May 12, 1996
At War Crimes Trial, a Disputed Definition
By MARLISE SIMONS
HE HAGUE, Netherlands -- Dusan Tadic, a Bosnian Serb and accused war criminal, sat through the first days of his trial last week looking pallid and shifting uneasily in his blue U.N. chair.
Much of the time, Tadic, a former cafe owner and policeman, simply stared across the courtroom, an ultramodern hall outfitted for this occasion with new computers and furnishings.
He took notes as the prosecutor rose to list the charges of killing, rape and torture in the former Yugoslavia that brought Tadic to The Hague to face this U.N. war crimes tribunal.
But as the first international war crimes tribunal in half a century got under way, the focus quickly shifted from the stocky man in the dock to the nightmare of the war.
Since the trial opened, on Tuesday, the prosecution has insistently spoken of the enormous scale of the violence in the former Yugoslavia. It portrayed it as the result of a plan conceived in Belgrade that used the Yugoslav army initially against Serbia's neighbors and subsequently to support local Serbian militias.
Court officials give several reasons for the prosecution's strategy. First, they say, the prosecutors are determined to show that what happened in Yugoslavia was not a local civil war, but an international conflict, with one state attacking others.
This definition will be essential for the tribunal to try Kadic and other defendants on charges of "grave breaches" of the laws of war. If the conflict is defined as purely internal, a number of charges against Kadic and others will have to be dropped.
Similarly, the prosecution must demonstrate that the brutalities of "ethnic cleansing" committed against Muslims were part of a broad, state-organized policy. The existence of an official policy or system is needed in order to try Tadic and other defendants here for "crimes against humanity."
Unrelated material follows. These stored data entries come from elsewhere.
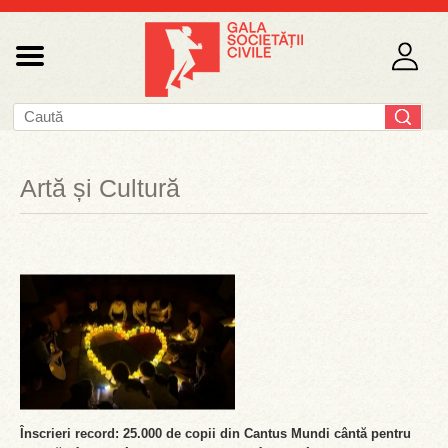
Artă și Cultură
Înscrieri record: 25.000 de copii din Cantus Mundi cântă pentru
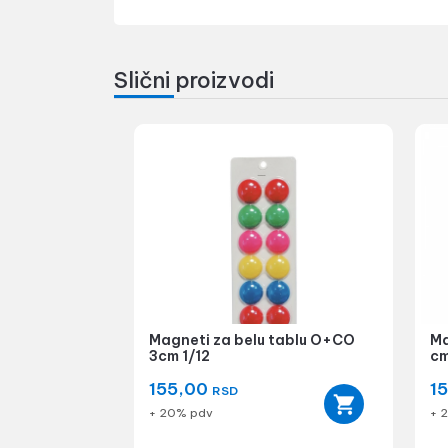
Slični proizvodi
Magneti za belu tablu O+CO
Ma
3cm 1/12
cm
155,00
1
RSD
+ 20% pdv
+ 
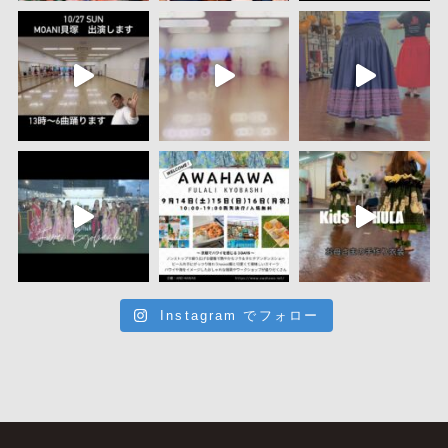
Instagram でフォロー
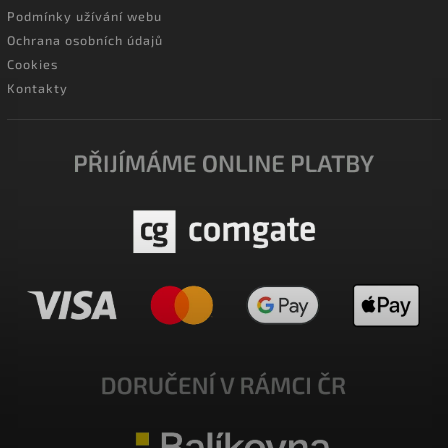
Podmínky užívání webu
Ochrana osobních údajů
Cookies
Kontakty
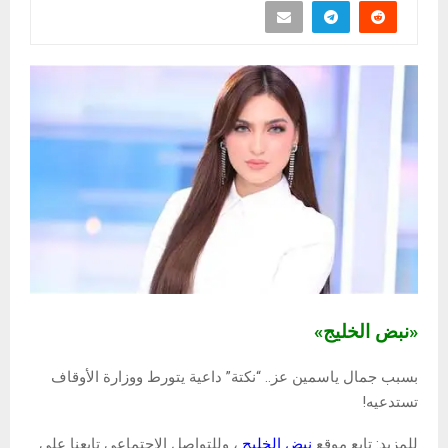
«نبض الخليج»
بسبب جمال ياسمين عز.. “نكتة” داعية يتورط ووزارة الأوقاف
تستدعيه!
للمزيد: تابع موقع
نبض الخليج
، وللتواصل الاجتماعي تابعنا علي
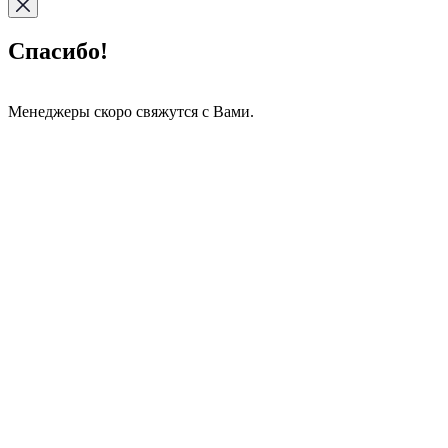
Спасибо!
Менеджеры скоро свяжутся с Вами.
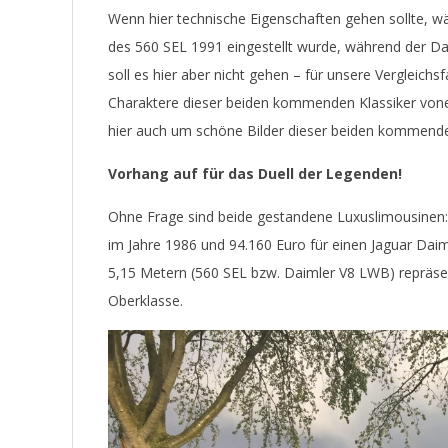
Wenn hier technische Eigenschaften gehen sollte, wäre
des 560 SEL 1991 eingestellt wurde, während der Dai
soll es hier aber nicht gehen – für unsere Vergleichsf
Charaktere dieser beiden kommenden Klassiker vonein
hier auch um schöne Bilder dieser beiden kommende
Vorhang auf für das Duell der Legenden!
Ohne Frage sind beide gestandene Luxuslimousinen:
im Jahre 1986 und 94.160 Euro für einen Jaguar Dai
5,15 Metern (560 SEL bzw. Daimler V8 LWB) repräsent
Oberklasse.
For much of last week, therefore, Grant Niemann, an Australian and one of three senior prosecutors, presented a history lesson, for which he called on James Gow, a specialist in military history in the Balkans from the University of London.
As Gow outlined the start of the Yugoslav conflict, he used charts and video footage that appeared on computer monitors sunk into the table in front of each participant.
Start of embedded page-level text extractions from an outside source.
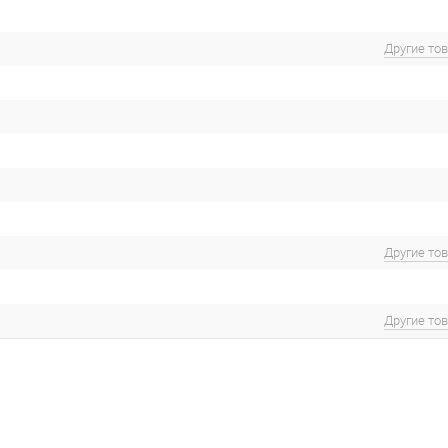
Другие то
Другие то
Другие то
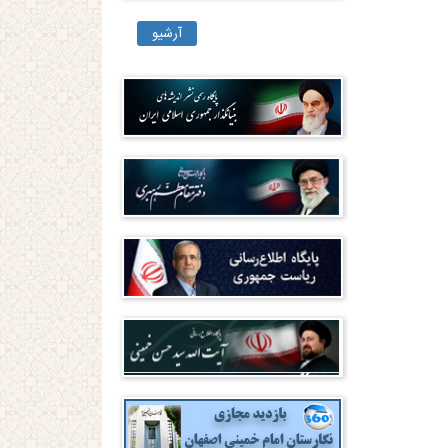
آرشیو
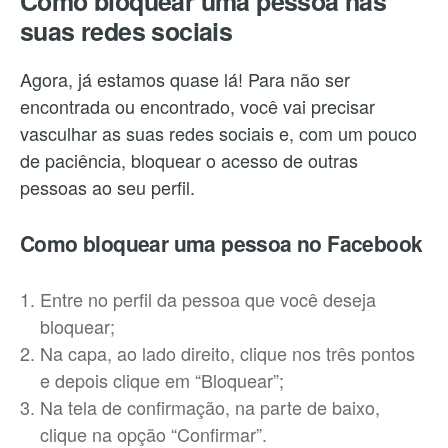
Como bloquear uma pessoa nas
suas redes sociais
Agora, já estamos quase lá! Para não ser
encontrada ou encontrado, você vai precisar
vasculhar as suas redes sociais e, com um pouco
de paciência, bloquear o acesso de outras
pessoas ao seu perfil.
Como bloquear uma pessoa no Facebook
Entre no perfil da pessoa que você deseja
bloquear;
Na capa, ao lado direito, clique nos três pontos
e depois clique em “Bloquear”;
Na tela de confirmação, na parte de baixo,
clique na opção “Confirmar”.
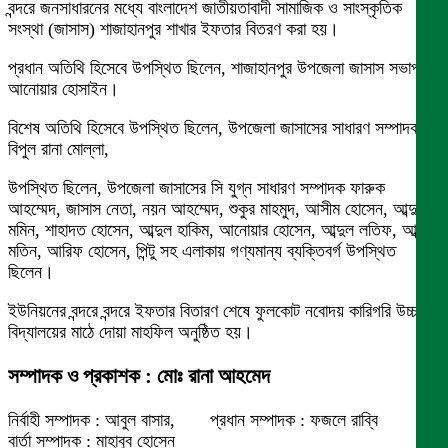
বন্দরে জনসাধারনের মধ্যে বাংলাদেশ জাতীয়তাবাদী সামাজিক ও সাংস্কৃতিক
সংস্থা (জাসাস) শাজাহানপুর শাখার ইফতার বিতরণ করা হয়।
প্রধান অতিথি হিসেবে উপস্থিত ছিলেন, শাজাহানপুর উপজেলা জাসাস সভাপতি
আনোয়ার হোসাইন।
বিশেষ অতিথি হিসেবে উপস্থিত ছিলেন, উপজেলা জাসাসের সাধারণ সম্পাদক
বিপুল রানা মোল্লা,
উপস্থিত ছিলেন, উপজেলা জাসাসের সি যুগ্ন সাধারণ সম্পাদক ফারুক
আহম্মেদ, জাসাস নেতা, নয়ন আহম্মেদ, শুকুর মাহমুদ, আসীম হোসেন, আব্দুল
মমিন, শাহাদত হোসেন, আব্দুল হাকিম, আনোয়ার হোসেন, আব্দুল লতিফ, আব্দুল
মতিন, আরিফ হোসেন, পিন্টু সহ এলাকায় গণ্যমান্য ব্যক্তিবর্গ উপস্থিত
ছিলেন।
ইউনিয়নের বন্দরে বন্দরে ইফতার বিতারণ শেষে ফুলকোট নবোদয় কারিগরি উচ্চ
বিদ্যালয়ের মাঠে দোয়া মাহফিল অনুষ্ঠিত হয়।
সম্পাদক ও প্রকাশক : মোঃ রানা আহমেদ
নির্বাহী সম্পাদক : আবুল বাসার, প্রধান সম্পাদক : ফজলে রাব্বি
বার্তা সম্পাদক : মাহাবুব হোসেন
One segment, which Gow told the court was a key to the thinking of Serbia's president, Slobodan Milosevic, was recorded as the breakup of Yugoslavia loomed. It showed Milosevic proposing to rewrite the constitution and to include the right to secede "not just for republics but also for ethnic groups." Both the Croatian war of 1991 and the Bosnian war that began in April 1992 have centered on the Serbian minorities in Croatia and Bosnia that wanted to preserve ties to Belgrade.
Another video segment showed a Serbian nationalist leader accusing Milosevic of arming and supporting Serbian paramilitary groups that fought in Croatia and Bosnia. In a third, a former Serbian paramilitary leader said his troops fought in Bosnia and Croatia with support from Belgrade. In the same section, taken from a BBC series, Milosevic dismissed this statement as ridiculous. He has consistently denied responsibility for any war crimes.
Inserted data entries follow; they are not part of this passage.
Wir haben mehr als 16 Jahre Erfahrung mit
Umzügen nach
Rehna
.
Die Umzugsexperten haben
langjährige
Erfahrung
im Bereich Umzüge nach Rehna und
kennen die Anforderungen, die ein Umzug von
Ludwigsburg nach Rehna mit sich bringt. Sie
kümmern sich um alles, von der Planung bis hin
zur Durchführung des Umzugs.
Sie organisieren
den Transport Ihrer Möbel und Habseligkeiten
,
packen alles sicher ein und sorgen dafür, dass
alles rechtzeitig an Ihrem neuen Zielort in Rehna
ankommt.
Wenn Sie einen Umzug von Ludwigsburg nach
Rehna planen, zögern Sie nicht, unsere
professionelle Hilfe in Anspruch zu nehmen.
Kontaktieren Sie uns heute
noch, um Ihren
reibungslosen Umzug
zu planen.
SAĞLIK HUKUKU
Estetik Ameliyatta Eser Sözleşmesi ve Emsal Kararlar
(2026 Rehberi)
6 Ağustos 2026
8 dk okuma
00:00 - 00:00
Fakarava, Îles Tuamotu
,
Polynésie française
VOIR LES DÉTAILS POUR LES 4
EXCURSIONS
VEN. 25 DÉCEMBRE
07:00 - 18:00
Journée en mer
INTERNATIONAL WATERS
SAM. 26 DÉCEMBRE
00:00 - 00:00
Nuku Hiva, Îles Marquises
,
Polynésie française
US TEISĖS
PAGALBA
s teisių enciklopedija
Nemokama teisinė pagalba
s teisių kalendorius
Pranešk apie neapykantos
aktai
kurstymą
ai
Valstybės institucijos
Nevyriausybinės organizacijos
"This series of extracts, I think, shows how the paramilitary groups were operating and cooperating with official bodies of Serbia," Gow told the court.
The first courtroom clash occurred Friday, when one of Tadic's lawyers challenged Gow's account of history, suggesting that he was biased against the Serbs.
It was clear, however, that the defense team, in addition to defending its client, is also trying to push the tribunal toward firmer definitions and rules. Michail Wladimiroff, the Dutch lawyer who heads the defense team, complained last week about the vagueness of the court's rules, definitions and standards of evidence.
He said in an interview: "At issue here is the question: was this a civil war or an international conflict? What establishes an international nexus here? We don't know and the tribunal did not tell us."
Court officials seemed relieved last week at the arrival in The Hague of the first Bosnian Muslim in court custody.
Zejnil Delalic is one of only three Muslims indicted by the tribunal for war crimes. He is accused of responsibility for murder, torture and rape committed by troops under his command against Serbian inmates of a prison camp in central Bosnia in 1992.
The court interrupted Tadic's trial for a pretrial hearing for Delalic, who pleaded not guilty. As of last week, the court has four accused war criminals in its custody. Another person indicted by the tribunal is awaiting transfer from a German jail and two others are held in Bosnia.
Officially, 57 people have been indicted by the court. But a court official said that seven others, some of "significant" rank, were recently secretly indicted.